SouthWest celebrates 50 years of the silicon microchip
The SouthWest figures heavily in the 50th anniversary of the microchip this week, says SiliconSouthWest.
The silicon integrated circuit (IC, left) as we know it was patented by Fairchild Semiconductor’s Robert Noyce who received the first patent for a commercially available silicon IC on the 25th of April 1961. Plessey Semiconductor in Swindon was developing a silicon chip at the same time following the first chip (in a different technology) shown by Texas Instruments a few years earlier in 1958. Fairchild set up in Swindon in 1972, with Intel close by in 1974.
The National Microelectronics Institute (NMI) highlights the current state of the art for microchip technology with SouthWest activity from the University of Southampton, Toumaz in Oxford, Imagination Technology in Chepstow, Dialog Semiconductor in Swindon and Plessey Semiconductors in Plymouth and Swindon.
The UK is home to over 40 per cent of Europe’s independent electronic design community and its 11,500 companies and 250,000 people form an ecosystem worth £23 billion per year to the British economy, with the largest cluster of silicon designers here in the SouthWest. “You only have to look inside your mobile phone to see the British contribution,” said Dr Derek Boyd, head of the NMI. “You will likely find an ARM processor, a CSR Bluetooth and GPS chip, a Dialog Semiconductor power management device and an Imagination Technologies graphics core.”
“The UK’s microelectronics sector continues to be at the forefront of this innovation,” said Dr Boyd. “UK based researchers, technologists and manufacturers are creating chips and systems capable of genetic disease detection, determining the build up of pollutants in the oceans, emitting light that sterilises drinking water or medical instruments, analysing the structural integrity of high-speed rail lines, and the early identification of injuries in racehorses.”
- A chip capable of detecting single nucleotide polymorphisms (SNPs) inDNA has been developed which gives results in minutes – DNA amplification, sequencing and analysis typically takes days. The device can be configured to detect any SNP, making it applicable to medicine, agriculture and pharmacology. The technology has been developed by Professor Chris Toumazou, founder and CEO of Toumaz Technologies and DNA Electronics.

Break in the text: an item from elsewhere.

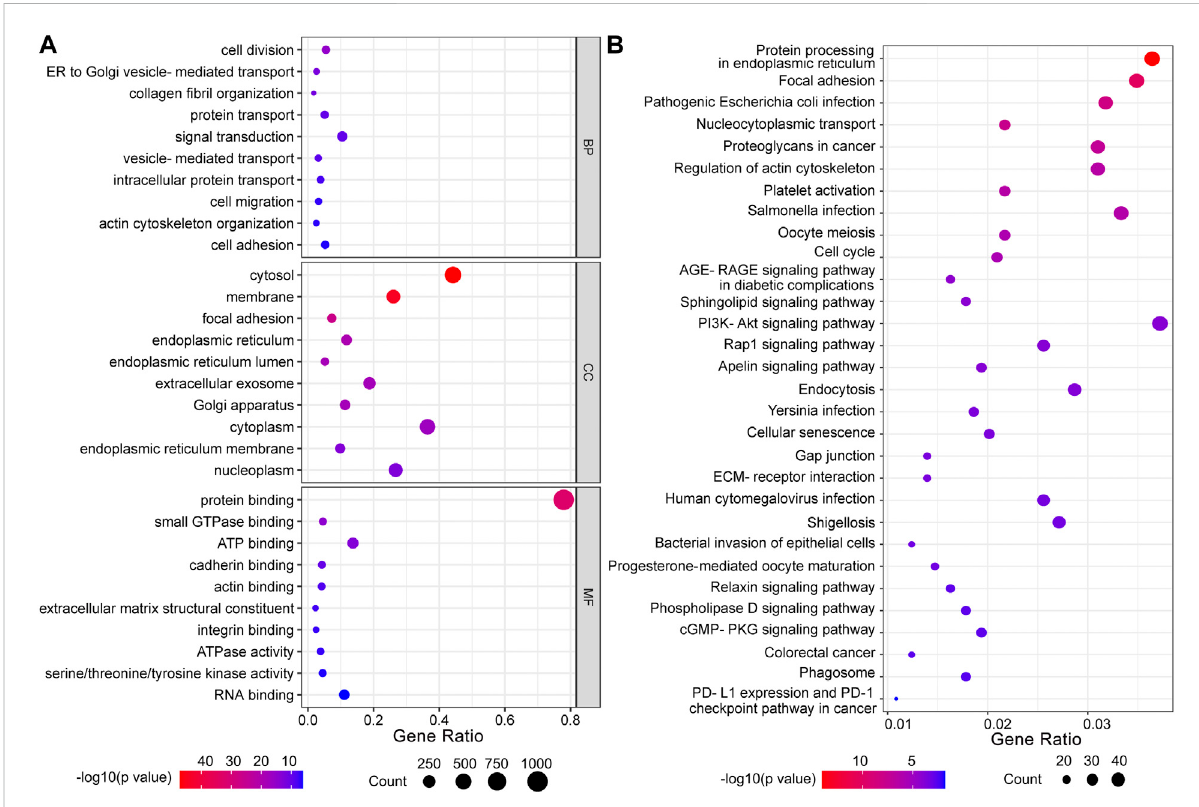
FIGURE 5 Functional enrichment analysis of co-expressed genes with HBP signature. (A) GO function analysis. BP: biological processes; CC: cellular components; MF: molecular function. (B) KEGG pathway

- Researchers at Southampton University have created a chip to detect nutrients and pollutants at the ultra low concentrations found in the ocean. Developed in collaboration with the National Oceanography Centre, the ‘labon chip’ is capable of capable of measuring temperature, salinity, and the concentrations of nitrites, nitrates, phosphate, iron and manganese
- Plessey Semiconductor, in collaboration with Cambridge University, is developing an LED (light emitting diode) that uses Gallium Nitride to releaselight at wavelengths lethal to bacteria – 265nm. The low cost technology will be made available during this decade and be powered by solar cells. Plessey believes it will be adopted in developing economies or disaster zones to create clean drinking water, and in the developed world to replace chlorine sterilisation methods. Additional uses include the sterilisation of medical instruments.
- Accelerometer chips are being developed at the University of Southampton that, among other applications, are capable of detecting weaknesses in high-speed rail networks. The highly sensitive chips monitor how a section of track behaves whilst a train is on it. Any changes in behaviour can be used to determine changes in its structural integrity.
The NMI has also highlighted transport, digital media, communications, healthcare and smart energy grids as key growth areas for the electronics industry, all strong areas for the SouthWest.